The sport of Track and Field naturally lends itself to individuality, and amid the high-intensity sports culture of Southern California, such a goal and philosophy has increasingly become a bit of a throwback to a bygone era. But a “team-centric” approach has never lost value despite the cultural headwinds and for Corona, tenaciously working toward that goal has proved successful. Under his leadership, the King track and field program has enabled incredibly elite student-athletes to rise to great heights, but such status was never at the expense of the whole. It would be very difficult for a student-athlete of any athletic level to leave the program and not recognize what was most important to John Corona: Team.

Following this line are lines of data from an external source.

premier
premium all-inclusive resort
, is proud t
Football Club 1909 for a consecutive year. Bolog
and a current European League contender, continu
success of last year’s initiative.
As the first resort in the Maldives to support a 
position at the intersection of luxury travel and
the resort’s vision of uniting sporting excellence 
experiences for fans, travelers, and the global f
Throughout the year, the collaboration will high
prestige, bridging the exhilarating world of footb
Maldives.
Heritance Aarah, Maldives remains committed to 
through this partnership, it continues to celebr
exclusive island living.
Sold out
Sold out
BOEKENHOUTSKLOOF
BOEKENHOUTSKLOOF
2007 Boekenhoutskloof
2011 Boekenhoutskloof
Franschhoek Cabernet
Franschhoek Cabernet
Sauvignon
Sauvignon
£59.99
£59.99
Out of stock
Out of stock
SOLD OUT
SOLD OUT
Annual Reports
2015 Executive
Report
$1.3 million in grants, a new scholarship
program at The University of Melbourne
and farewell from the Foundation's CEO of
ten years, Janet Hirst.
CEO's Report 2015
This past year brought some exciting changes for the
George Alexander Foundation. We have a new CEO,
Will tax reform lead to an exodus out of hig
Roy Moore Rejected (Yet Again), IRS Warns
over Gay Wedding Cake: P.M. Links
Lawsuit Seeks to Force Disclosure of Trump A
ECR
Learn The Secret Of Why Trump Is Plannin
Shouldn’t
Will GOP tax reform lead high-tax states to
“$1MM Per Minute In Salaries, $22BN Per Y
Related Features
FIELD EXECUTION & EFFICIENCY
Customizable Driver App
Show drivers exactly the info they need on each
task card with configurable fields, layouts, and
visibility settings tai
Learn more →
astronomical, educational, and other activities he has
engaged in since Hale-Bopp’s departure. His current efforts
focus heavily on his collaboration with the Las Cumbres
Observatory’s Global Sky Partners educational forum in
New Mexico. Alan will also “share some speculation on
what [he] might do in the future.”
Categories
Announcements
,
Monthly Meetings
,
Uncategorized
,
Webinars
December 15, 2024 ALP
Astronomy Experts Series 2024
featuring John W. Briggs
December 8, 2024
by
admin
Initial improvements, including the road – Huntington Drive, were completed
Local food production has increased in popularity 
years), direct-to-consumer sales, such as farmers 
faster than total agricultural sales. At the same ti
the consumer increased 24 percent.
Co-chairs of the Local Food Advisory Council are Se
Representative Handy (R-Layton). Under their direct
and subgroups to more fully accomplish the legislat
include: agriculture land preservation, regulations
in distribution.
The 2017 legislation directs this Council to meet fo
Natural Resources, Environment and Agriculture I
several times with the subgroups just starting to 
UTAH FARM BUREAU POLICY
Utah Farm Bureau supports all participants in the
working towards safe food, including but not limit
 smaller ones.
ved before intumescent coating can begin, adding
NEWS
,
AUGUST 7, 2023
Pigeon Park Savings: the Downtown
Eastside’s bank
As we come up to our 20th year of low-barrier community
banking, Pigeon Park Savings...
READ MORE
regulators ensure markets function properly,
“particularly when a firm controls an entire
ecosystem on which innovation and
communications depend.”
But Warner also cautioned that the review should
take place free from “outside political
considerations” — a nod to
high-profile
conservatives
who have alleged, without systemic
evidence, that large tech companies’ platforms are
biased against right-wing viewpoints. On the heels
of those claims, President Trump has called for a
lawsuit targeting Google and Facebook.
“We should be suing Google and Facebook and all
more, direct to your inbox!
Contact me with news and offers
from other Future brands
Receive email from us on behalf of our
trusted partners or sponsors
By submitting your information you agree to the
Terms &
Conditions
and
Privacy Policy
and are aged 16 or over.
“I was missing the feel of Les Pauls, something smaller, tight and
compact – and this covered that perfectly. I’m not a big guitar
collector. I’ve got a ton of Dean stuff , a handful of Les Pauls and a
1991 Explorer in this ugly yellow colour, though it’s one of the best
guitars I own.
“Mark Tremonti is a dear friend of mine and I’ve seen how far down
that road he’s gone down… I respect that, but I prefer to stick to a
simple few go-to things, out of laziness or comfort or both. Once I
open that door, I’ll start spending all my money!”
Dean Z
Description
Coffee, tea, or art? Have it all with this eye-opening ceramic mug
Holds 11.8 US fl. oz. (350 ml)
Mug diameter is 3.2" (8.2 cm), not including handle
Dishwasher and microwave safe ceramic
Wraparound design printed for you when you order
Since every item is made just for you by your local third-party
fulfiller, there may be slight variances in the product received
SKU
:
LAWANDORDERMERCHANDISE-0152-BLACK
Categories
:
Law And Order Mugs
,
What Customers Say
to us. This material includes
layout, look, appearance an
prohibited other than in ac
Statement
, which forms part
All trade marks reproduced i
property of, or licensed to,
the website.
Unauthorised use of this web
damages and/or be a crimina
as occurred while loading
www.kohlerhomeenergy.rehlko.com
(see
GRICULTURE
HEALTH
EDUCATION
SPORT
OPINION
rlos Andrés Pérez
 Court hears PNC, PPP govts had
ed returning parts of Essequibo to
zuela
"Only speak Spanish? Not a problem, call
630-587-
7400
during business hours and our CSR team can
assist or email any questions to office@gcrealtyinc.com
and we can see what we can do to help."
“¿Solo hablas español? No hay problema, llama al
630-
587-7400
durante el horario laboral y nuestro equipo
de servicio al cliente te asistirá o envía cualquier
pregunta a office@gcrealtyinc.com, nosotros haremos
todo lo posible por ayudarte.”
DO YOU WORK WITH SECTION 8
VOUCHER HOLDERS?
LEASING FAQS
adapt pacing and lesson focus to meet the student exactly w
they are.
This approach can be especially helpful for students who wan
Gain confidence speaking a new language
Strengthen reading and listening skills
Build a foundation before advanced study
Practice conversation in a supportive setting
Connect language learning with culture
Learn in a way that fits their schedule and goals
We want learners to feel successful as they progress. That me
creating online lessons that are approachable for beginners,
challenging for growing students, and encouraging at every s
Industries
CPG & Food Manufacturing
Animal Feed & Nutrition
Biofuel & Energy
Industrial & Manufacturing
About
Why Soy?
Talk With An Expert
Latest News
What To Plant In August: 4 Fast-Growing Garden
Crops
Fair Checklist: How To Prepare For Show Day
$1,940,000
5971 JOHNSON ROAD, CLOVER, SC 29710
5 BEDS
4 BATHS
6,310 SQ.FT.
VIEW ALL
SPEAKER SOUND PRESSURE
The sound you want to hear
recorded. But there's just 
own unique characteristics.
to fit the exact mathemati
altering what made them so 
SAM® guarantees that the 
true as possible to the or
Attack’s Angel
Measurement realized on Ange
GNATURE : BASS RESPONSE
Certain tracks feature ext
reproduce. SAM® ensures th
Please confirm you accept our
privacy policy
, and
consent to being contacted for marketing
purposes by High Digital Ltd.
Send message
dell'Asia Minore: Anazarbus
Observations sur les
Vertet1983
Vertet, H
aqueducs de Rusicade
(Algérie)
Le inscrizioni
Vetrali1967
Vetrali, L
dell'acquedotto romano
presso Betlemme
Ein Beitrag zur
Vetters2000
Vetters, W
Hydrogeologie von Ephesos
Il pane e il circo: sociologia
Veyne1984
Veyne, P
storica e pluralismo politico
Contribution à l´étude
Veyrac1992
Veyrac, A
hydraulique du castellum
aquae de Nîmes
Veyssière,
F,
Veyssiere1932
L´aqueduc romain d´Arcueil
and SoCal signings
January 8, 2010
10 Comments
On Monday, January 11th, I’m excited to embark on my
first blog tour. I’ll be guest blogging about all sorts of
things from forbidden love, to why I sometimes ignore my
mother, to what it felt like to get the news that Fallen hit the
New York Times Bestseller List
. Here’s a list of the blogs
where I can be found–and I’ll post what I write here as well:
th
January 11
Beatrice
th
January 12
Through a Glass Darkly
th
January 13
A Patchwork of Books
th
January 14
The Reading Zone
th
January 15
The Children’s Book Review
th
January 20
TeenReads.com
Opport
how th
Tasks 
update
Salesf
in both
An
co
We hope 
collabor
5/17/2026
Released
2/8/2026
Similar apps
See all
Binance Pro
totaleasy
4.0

John never saw himself as the Alpha Dog of the Wolves, he was always gracious to spread around the praise the program garnered. That can be attributed to his humility and general outlook on what high school sports entail, but it’s likely too because he was reminded daily of what the point is, what the goal should be.
Each day the team assembled, a call and response routine, first initiated in 2003, rang forth. The team – which most years was in excess of 200 – are called into a tight crowd, arms raised in unity: “How far?!” the coach yells to the throng. “All the way!” they reply, equally boisterous. “How we getting there?!” John asks next, a crescendo rising. “TOGETHER!!” the kids yell.
“1, 2, 3…” he belts out, the “three” becomes less crisp, the syllable lingers until interrupted by a hearty athletic yell: “WOLFPACK!”
The shout echoes off the stadium, bounces back and hits like a fore-finger to the chest, an audible reminder to not forget what high school sports is really all about.
It will continue to reverberate in the memories of those who took part.